Тогда он послал наводить справки повсюду.
Напомним, что Брут был сыном Сервилии, а в то время, когда Сервилия произвела его на свет, Цезарь был ее любовником.
Затем Цезарь спросил, известно ли, что сталось с тем отважным добровольцем, который первым начал сражение, Крастином.
Крастин погиб, и его тело нашли.
Вот какие подробности о его смерти сообщил человек, сражавшийся рядом с ним.
Он изрубил в куски первых помпеянцев, оказавшихся на его пути, и ворвался в самую гущу вражеских отрядов, крича: «Вперед, за Венеру Победоносную!»
Однако какой-то помпеянец с такой силой вонзил ему в разверстый рот, исторгавший этот гордый клич, свой меч, что острие клинка вышло у него из затылка. Крастин погиб на месте.
Вечером пришли новости о Бруте.
Видя, что битва проиграна, Брут спрятался в болотах, которые тянутся вдоль течения Апидана.
Затем, с наступлением ночи, он добрался до Лариссы.
Там ему стало известно, что Цезарь разыскивает его, и, зная, до какой степени тот беспокоится о нем, он написал ему несколько слов, чтобы успокоить его.
Цезарь тотчас отправил ему послание, призывая его приехать.
Брут явился, и только тогда Цезарь обрел вид человека, счастливого своей победой.
Вечером после сражения Цезарь дал три награды своим солдатам, предоставив им право распределить эти награды так, как они сочтут нужным.
Солдаты присудили первую награду ему самому как человеку, сражавшемуся доблестнее всех.
Вторую награду присудили командиру Десятого легиона.

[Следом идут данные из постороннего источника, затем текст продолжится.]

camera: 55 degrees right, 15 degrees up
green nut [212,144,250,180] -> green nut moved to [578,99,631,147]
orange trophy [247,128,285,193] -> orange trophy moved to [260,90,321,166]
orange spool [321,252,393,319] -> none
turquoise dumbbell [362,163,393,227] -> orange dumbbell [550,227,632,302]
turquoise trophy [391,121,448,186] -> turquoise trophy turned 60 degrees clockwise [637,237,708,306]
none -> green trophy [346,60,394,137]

Третью награду отдали Крастину.
Цезарь приказал вырыть Крастину отдельную могилу, и рядом с телом храброго ветерана туда положили все предметы, составлявшие воинскую награду, которую только что пожаловали погибшему его товарищи.
Цезарю принесли переписку Помпея, которую нетронутой обнаружили в его палатке.

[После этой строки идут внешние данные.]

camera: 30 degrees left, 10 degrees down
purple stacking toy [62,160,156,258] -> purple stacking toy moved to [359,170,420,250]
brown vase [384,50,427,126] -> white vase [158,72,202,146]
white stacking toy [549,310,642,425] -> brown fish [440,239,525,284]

Цезарь сжег ее целиком, не прочитав ни одного письма.
— Что ты делаешь? — спросил его Марк Антоний.
— Я сжигаю эти письма, чтобы не найти в них повода для мести, — ответил Цезарь.
Затем, бросив последний взгляд на поле боя, залитое кровью, на груды трупов и на выкопанные могилы, он воскликнул:
— О боги, будьте мне свидетелями! Это они хотели этого, а не я! Если бы я распустил свою армию, то, несмотря на все мои победы, Катон обвинил бы меня и я был бы приговорен к изгнанию. Но вот в чем вопрос, — добавил он, словно перебивая самого себя, — не лучше ли было быть Фемистоклом-изгнанником, чем Цезарем-победителем?
XX
Мы рассказывали о том, что Помпей обратился в бегство и прибыл в Лариссу.

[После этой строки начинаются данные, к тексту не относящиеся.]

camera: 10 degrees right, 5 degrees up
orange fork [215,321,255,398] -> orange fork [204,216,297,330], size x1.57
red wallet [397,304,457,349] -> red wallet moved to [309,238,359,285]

По мере того как он удалялся от поля битвы, те немногие верные ему люди, что сопровождали его в этом бегстве, отставали от него и скрывались из виду. В великих бедствиях есть нечто, кажущееся заразительным, и надо быть чрезвычайно преданным, чтобы не подцепить этот недуг.
К тому же все знали отходчивый нрав Цезаря, и чем скорее эти люди пошли бы на разрыв с Помпеем, тем легче им было бы помириться с Цезарем.
И потому, выезжая из Лариссы, Помпей имел при себе не более пяти или шести человек.
Затем он вступил в восхитительную Темпейскую долину, которую десятью годами позднее Вергилию предстояло воспеть в своих прекрасных стихах.
Терзаемый жаждой, он бросился ничком на землю и испил прямо из реки Пеней, а затем поднялся, снова сел на коня и направился в сторону моря.
Какому человеческому взору позволено будет разведать то, что происходило тогда в душе этого человека?
Еще вчера властелин всего света, сегодня он не был даже хозяином собственной жизни.
Еще вчера он мог разделить мир с Цезарем, взяв себе, по своему выбору, Восток или Запад.
А сегодня куда ему бежать, под каким кровом обретет он пристанище, какое дерево укроет его своей тенью?
С наступлением ночи он добрался до берега моря, а затем повернул направо, следуя вдоль подножия горы Оссы, как если бы направлялся в Эримны.
Наконец, он отыскал рыбацкую хижину и попросил у ее хозяина гостеприимства для себя и нескольких своих спутников.
Гостеприимство было ему оказано.
После Фарсала он не обронил ни слова. Все чтили его молчание, исполненное мрачных раздумий.
Он бросился на циновку и притворился, что спит.